Kenkyuu

It looks like people are now realizing the need for powerful real-time analytics engines. Dremel was designed by Google as an interactive query engine for cluster environments. Dremel is a scalable, interactive ad-hoc query system for analysis of read-only nested data. It’s the perfect tool to power your Big Data dashboards. Now a bunch of open source clones are appearing. Will they have the same luck as Hadoop?

Here the contenders:

The regular: Apache Drill Mainly supported by MapR Technologies and currently in incubator. At the moment of writing there are a total of 12 issues in Jira (for a comparison, we just got to 3000 in Pig this week). Even the name still needs to be confirmed. As usual in the Apache style, this will most likely be a community-driven project, with all the pros and cons of the case. The Java + Maven + Git combo should be familiar and enable contributors to get up to speed quickly.
The challenger: Cloudera ImpalaJust open-sourced a couple of days ago. Surprisingly, it even offers the possibility of joining tables (something Dremel didn’t do for efficiency reasons). Unfortunately it is all C++, which I have hanged on the nail after my master’s thesis. I hope this choice won’t scare away contributors. However I suspect that Cloudera wants to drive most of the development in-house rather than build a community project.
The outsider: Metamarkets DruidEven though it has been around for a year, it has only recently become open source. It’s interesting to read how these guys were frustrated by existing technology so they just decided to roll their own solution. My (unsupported) feeling is that this is by far the most mature of the three clones. One interesting feature of Druid is real-time ingestion of data. From what I gather, Impala relies on Hive tables and Drill on Avro files, so my guess is that both of them cannot do the same. (For the records, also here Java + Maven + Git).

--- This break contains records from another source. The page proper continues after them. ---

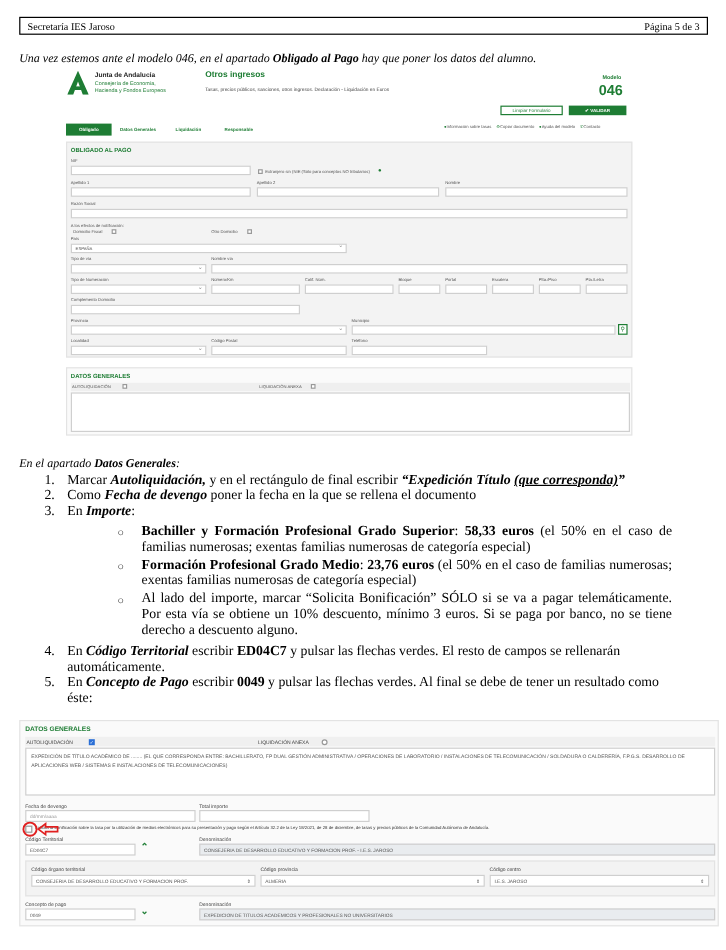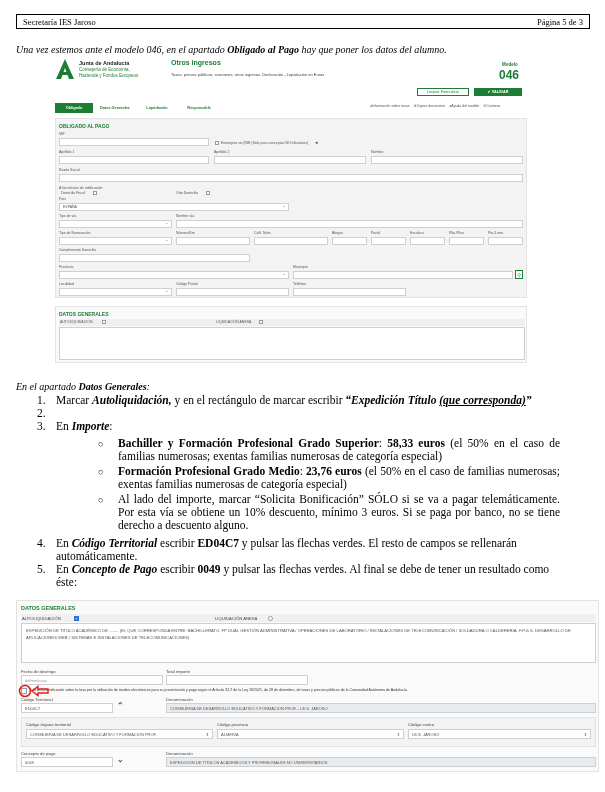--- a/index.html
+++ b/index.html
@@ -143,24 +143,25 @@
   </div>
 </div>
 
 <div class="abs p" style="left:16px; top:380px;">
   <span>En el apartado </span><b>Datos Generales</b><span>:</span>
 </div>
 
 <div class="abs list" style="left:37px; top:394px; width:530px;">
   <div style="display:flex;">
     <span style="width:19px;">1.</span>
-    <span><span>Marcar </span><i>Autoliquidación,</i><span> y en el rectángulo de marcar escribir </span><i>“Expedición Título </i><i><u>(que corresponda)</u></i><i>”</i></span>
+    <span><span>Marcar </span><i>Autoliquidación,</i><span> y en el rectángulo de final escribir </span><i>“Expedición Título </i><i><u>(que corresponda)</u></i><i>”</i></span>
   </div>
   <div style="display:flex;">
     <span style="width:19px;">2.</span>
+    <span><span>Como </span><i>Fecha de devengo</i><span> poner la fecha en la que se rellena el documento</span></span>
   </div>
   <div style="display:flex;">
     <span style="width:19px;">3.</span>
     <span><span>En </span><i>Importe</i><span>:</span></span>
   </div>
 </div>
 
 <div class="abs list" style="left:118px; top:437px; width:442px; text-align:justify;">
   <div style="position:relative; margin-bottom:2px;">
     <span class="bul" style="left:-20px; top:1px;">○</span>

As a technical side note, and a personal curiosity, I wonder whether these project would benefit from YARN integration. I guess it will be easier for Drill than for the others. However startup latency could be an issue in this case.

The whole situation seems like a déjà vu of the Giraph/Hama/GoldenOrb clones of Pregel. Who will win the favor of the Big Data crowd? Who will be able to grow the largest community? Technical issues are only a part of the equation in this case.

I am quite excited to see this missing piece of the Big Data ecosystem getting more attention and thrilled by the competition.

PS: I have read somewhere around the Web that this will be the end of Hadoop and MapReduce. Nothing can be more wrong than this idea. Dremel is the perfect complement for MapReduce. Indeed, how better could you analyze the results of you MapReduce computation? Often the results are at least as big as the inputs, so you need a way to quickly generate small summaries. Hadoop counters have been (ab)used for this purpose, but more flexible and powerful post-processing capabilities are needed.

PPS: Just to be clear, there is nothing tremendously innovative in the science behind these products. Distributed query execution engines have been around for a while in parallel database systems. What’s yet to see is whether they can deliver their promise of extreme scalability, which parallel database system have failed to offer.